Ma belle amie à qui je ne sais pas quoi dire,
On se connaît depuis une quinzaine d’années. On n’a jamais été très proches mais nos parcours de vie ont fait en sorte qu’on a toujours gardé contact. On s’est félicitées de nos achats de maison, de nos couples et de nos emplois. Puis les enfants sont venus et on s’est suivies un peu plus, osant même se voir une fois ou deux pour prendre un café ou une sortie de course à pied. J’ai un secret à te dire. T’as pas mal toujours été un bel exemple pour moi, une fighter qui a réussit sa vie à grands coups d’efforts pis de sacrifices. Pour la dropout qui n’a toujours pas trouvé son projet de vie que je suis, c’est impressionnant. T’entretiens des amitiés et ton couple depuis une bonne dizaine d’années. T’es une marathonienne. Pis t’es une méchante bonne maman.

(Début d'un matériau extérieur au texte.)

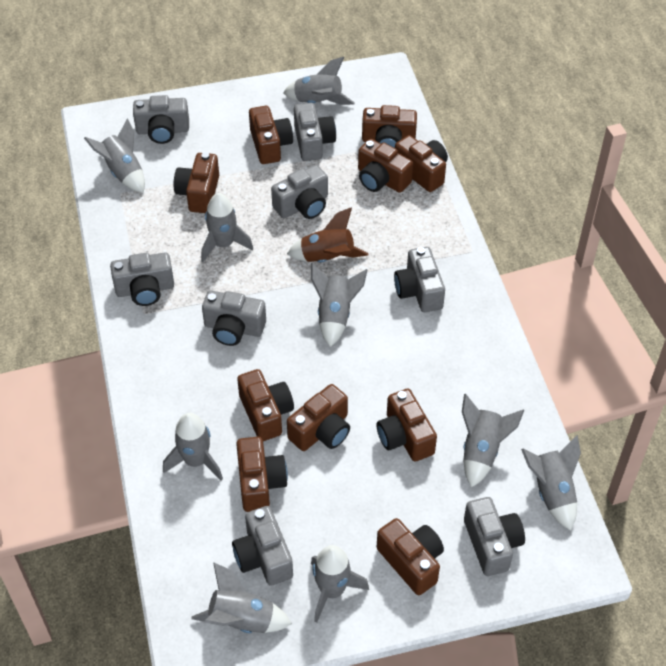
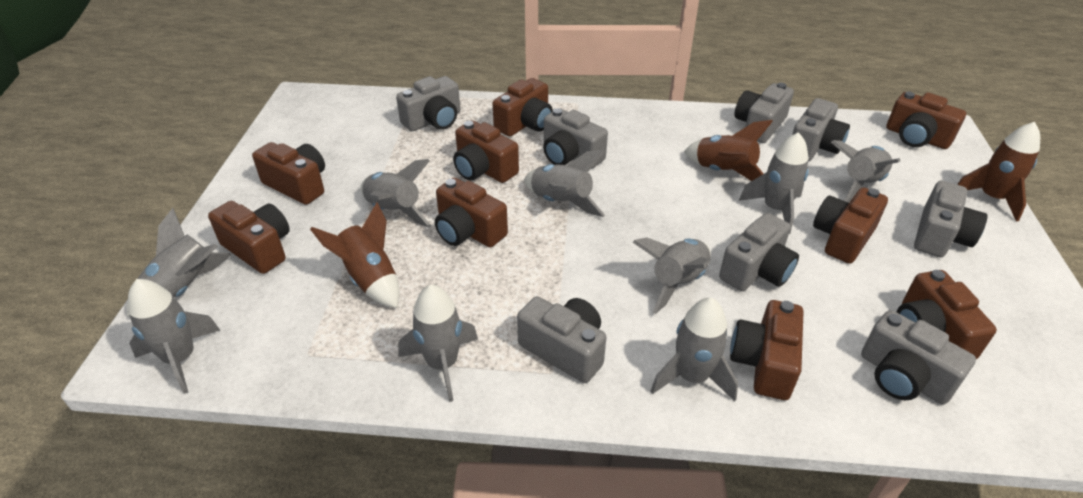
brown camera: [174,152,219,213] [236,437,288,512] [237,369,294,441] [249,106,293,164] [287,384,350,451] [358,139,413,193] [362,105,417,148] [376,389,437,461] [377,518,444,595] [395,135,448,192] = 10 -> [208,201,290,274] [252,142,325,205] [435,178,508,247] [453,121,519,183] [492,78,553,136] [730,300,804,400] [813,187,888,264] [886,92,966,149] [897,270,997,359] = 9
brown rocket: [287,207,368,262] = 1 -> [310,203,400,308] [684,120,773,181] [957,122,1040,222] = 3

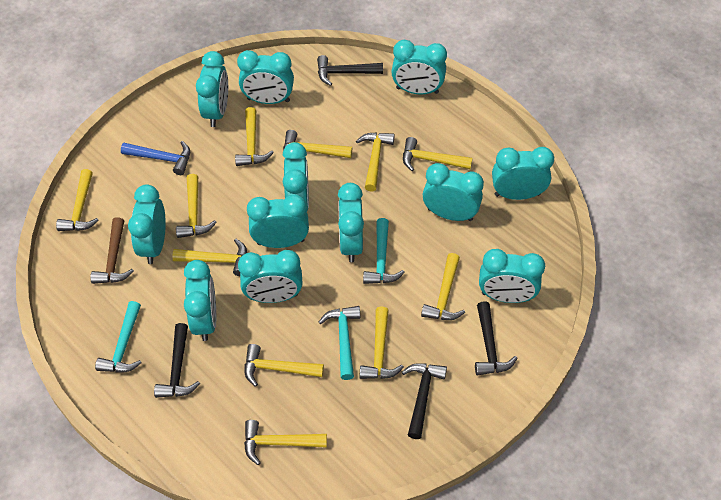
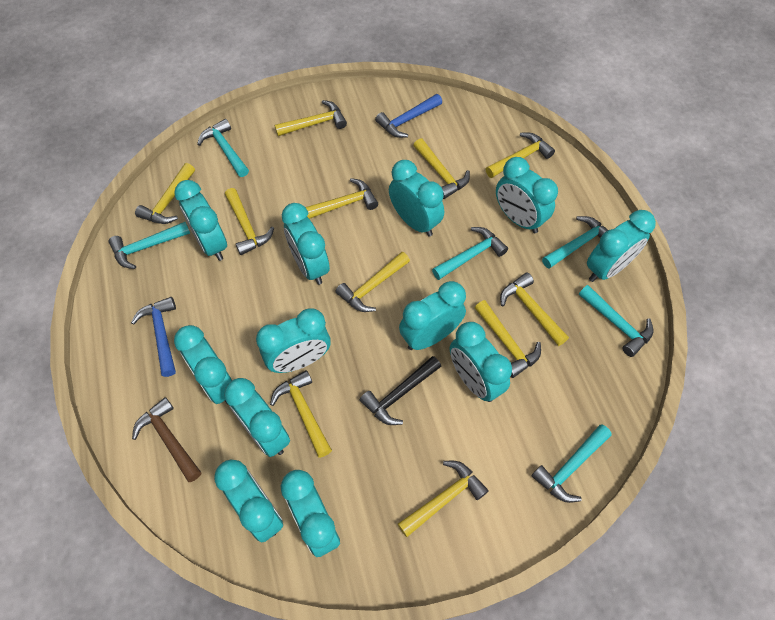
black hammer: [154,323,200,398] [317,55,383,86] [402,363,447,439] [475,301,518,376] = 4 -> [360,356,441,425] = 1
blue hammer: [121,141,190,175] = 1 -> [131,297,176,377] [375,94,442,138] = 2
turquoise hammer: [95,301,141,373] [319,306,360,380] [363,218,405,284] = 3 -> [109,222,190,269] [197,119,249,177] [432,227,508,280] [531,424,612,503] [542,216,608,269] [579,285,653,357] = 6

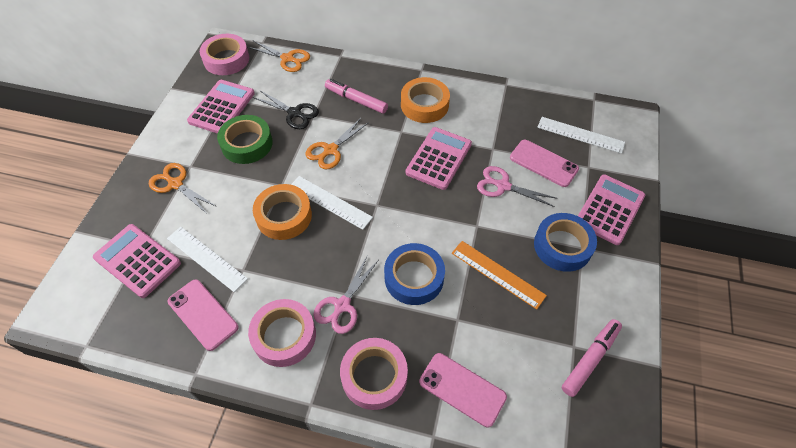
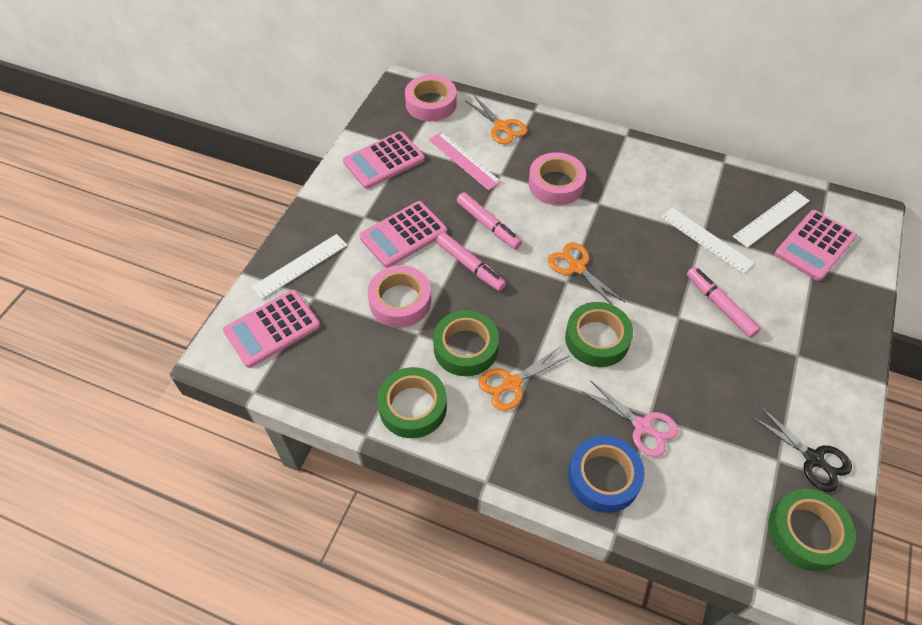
blue tape: [384,243,445,305] [534,213,597,272] = 2 -> [568,435,645,513] = 1
green tape: [217,115,273,164] = 1 -> [377,367,447,438] [433,310,499,376] [565,302,633,367] [768,489,856,571] = 4
orange ruler: [452,241,547,309] = 1 -> none = 0
orange tape: [253,184,312,240] [401,77,450,123] = 2 -> none = 0
pink marker: [325,79,388,114] [562,319,622,397] = 2 -> [436,232,506,291] [457,192,522,249] [687,267,761,338] = 3
pink phone: [168,279,239,351] [419,353,507,428] [510,140,579,187] = 3 -> none = 0
pink ruler: none = 0 -> [429,132,502,191] = 1
pink scissors: [313,255,379,334] [477,166,557,207] = 2 -> [581,380,678,457] = 1

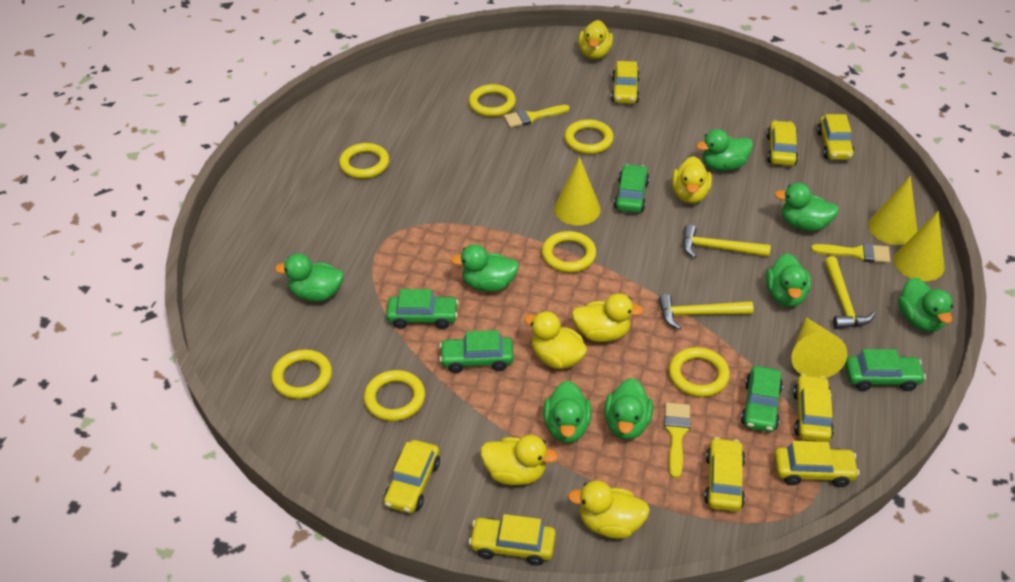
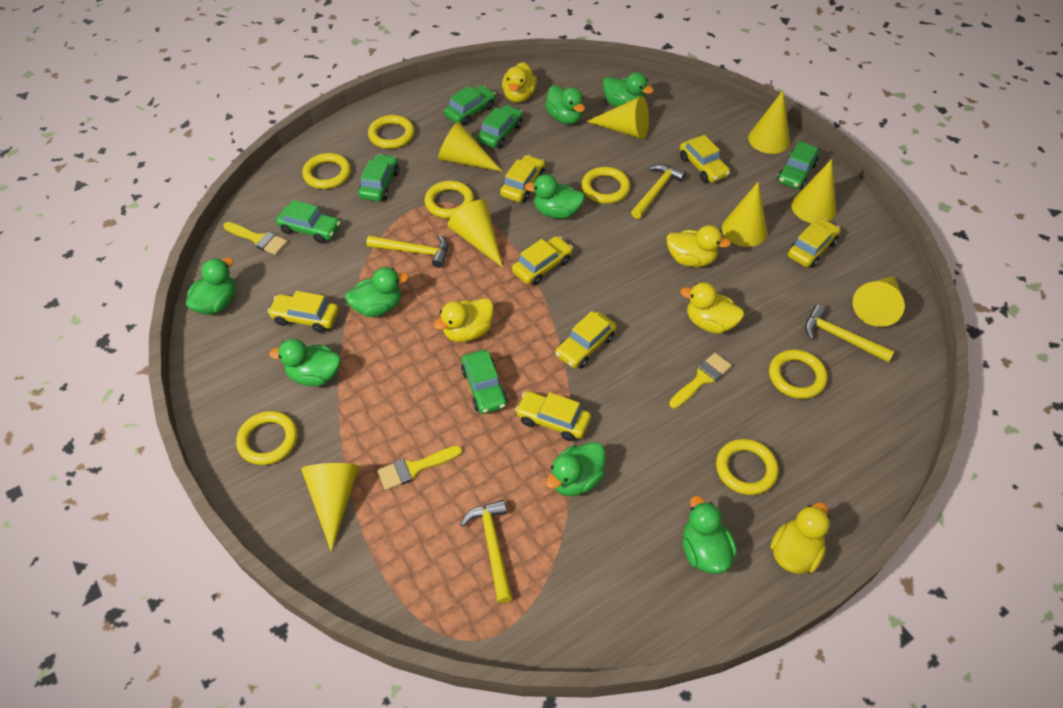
green car: [386,289,458,329] [439,330,514,373] [614,164,649,213] [741,366,783,432] [845,349,926,391] = 5 -> [276,200,341,244] [358,154,399,202] [444,86,496,126] [461,350,508,414] [477,105,523,148] [777,141,819,189] = 6
yellow car: [384,440,440,513] [469,514,556,566] [611,61,640,104] [704,437,745,512] [767,120,798,166] [774,441,860,487] [793,374,834,442] [817,114,854,160] = 8 -> [267,291,339,333] [500,155,545,202] [512,236,573,285] [515,391,591,441] [555,311,617,368] [680,135,730,183] [788,218,840,268] = 7
yellow cone: [554,157,601,226] [791,317,847,378] [868,176,918,245] [894,211,945,281] = 4 -> [301,463,359,552] [438,121,502,171] [448,199,503,267] [586,96,649,139] [722,182,767,247] [748,91,790,154] [791,159,836,223] [853,276,905,327] = 8
yellow duck: [480,435,558,485] [524,311,587,369] [568,481,650,539] [572,293,643,342] [578,20,613,59] [672,156,712,204] = 6 -> [434,298,494,342] [502,62,537,103] [667,225,731,267] [680,282,744,333] [770,502,830,574] = 5
yellow hammer: [658,294,753,330] [683,224,771,258] [824,256,875,329] = 3 -> [366,234,448,268] [460,500,513,603] [631,164,686,219] [805,304,895,362] = 4

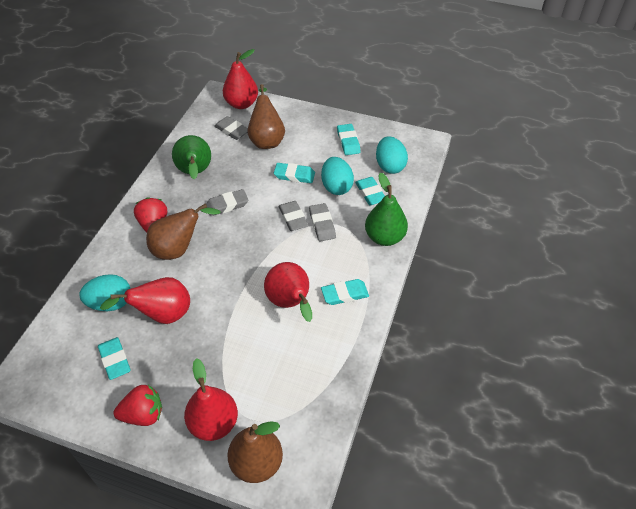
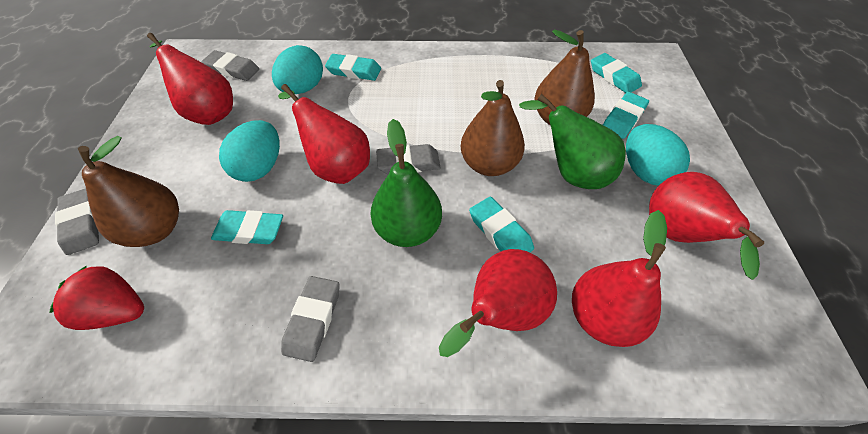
red pear: [100,277,190,324] [184,358,238,441] [223,49,258,109] [264,262,312,322] = 4 -> [147,33,233,125] [278,84,370,184] [439,249,557,357] [572,210,667,347] [649,172,764,280] = 5
red strawberry: [114,385,162,426] [134,197,167,233] = 2 -> [49,265,144,330] = 1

Je n’ai jamais vu personne mener la barque comme tu la mènes.
Il y a quelques semaines, le diagnostic est tombé. Ton plus jeune a la leucémie. J’ai eu l’impression que je devais te dire quelque chose, mais je ne trouvais pas. J’aimerais tellement t’écrire des mots qui t’enlaceraient, des mots qui te serviraient d’épaule sur laquelle pleurer sans retenue, des mots punching bag pour défouler la colère qui t’habite, des mots psychologues pour que tu puisses confier les pensées que tu n’oses pas prononcer. Au lieu de cela, tout ce qui sort, c’est des formules préconçues, des maudites paroles vides de sens que je sais inutiles dès qu’elles sont prononcées.
Je fais juste t’imaginer, apprenant la nouvelle pis je vois l’onde de choc te toucher et te souffler. J’imagine comment tu dois te sentir, sachant que tu devras garder le cap pis le sourire pour ton gars, pour ta grande, pour ta famille. Tu sais ce qui t’attend. Tu sais que ça laissera certainement des cicatrices sur ton chemin de vie.
Y’a rien de pire que le combat d’un parent pour sauver la vie de son enfant. Mais en même temps, y’a rien de plus fort. Parce que c’est l’exemple le plus éloquent du don de soi, de la bonté et de la consécration. Des parents qui se battent, c’est des parents qui pourraient déplacer des montagnes avec leur petit doigt. Mais dans l’oubli et la détermination, j’espère que tu sauras chuchoter ta détresse à une oreille empathique quand tu en auras besoin. J’espère que tu sauras comprendre que c’est pas ta faute. Ni ce qui arrive, ni ce qui en découle. C’est la vie qui fait ça.
Je voudrais te dire que t’es courageuse, que t’es forte pis que tu vas mener ce combat-là d’une main de maître mais je ne crois pas que tu accepterais le compliment. Ce défi d’aider ton enfant à traverser la maladie, tu n’as pas choisi de le relever, c’est la vie qui l’a garroché devant toi. C’est la résilience qui va te mener. Ça pis le besoin fondamental de voir ton petit gars fêter sa première année, marcher et jouer avec sa grande sœur. Pis même si je n’ai jamais traversé cela, j’ai la profonde impression que tu vas t’oublier un peu, que ton couple aussi, va s’oublier. Pour maintenir l’unité et un semblant d’équilibre. J’ai l’impression que ton marathon, cette année, c’est pas sur le bitume que tu vas le courir, mais quelque part entre ta maison et le chevet de ton bébé.
Pis je veux que tu saches qu’on est là, dans les gradins pour te supporter. Et que mes espadrilles sont déjà lacés pour la course à relais.
MICHÈLE TOUSIGNANT |
Un texte qui me touche beaucoup… parce que moi aussi la vie m’a garroché cette épreuve ! C’est très difficile pour l’entourage puisque les mots ne suffisent plus malgré les bonnes intentions de tous ! Pour moi, c’est souvent un profond sentiment de frustration qui m’envahit. Pourquoi mon enfant ? Pourquoi mon Théo ? Je tente de trouver un sens et un équilibre dans tout ça ! Merci pour ce texte qui me fait réfléchir – et qui me fait du bien.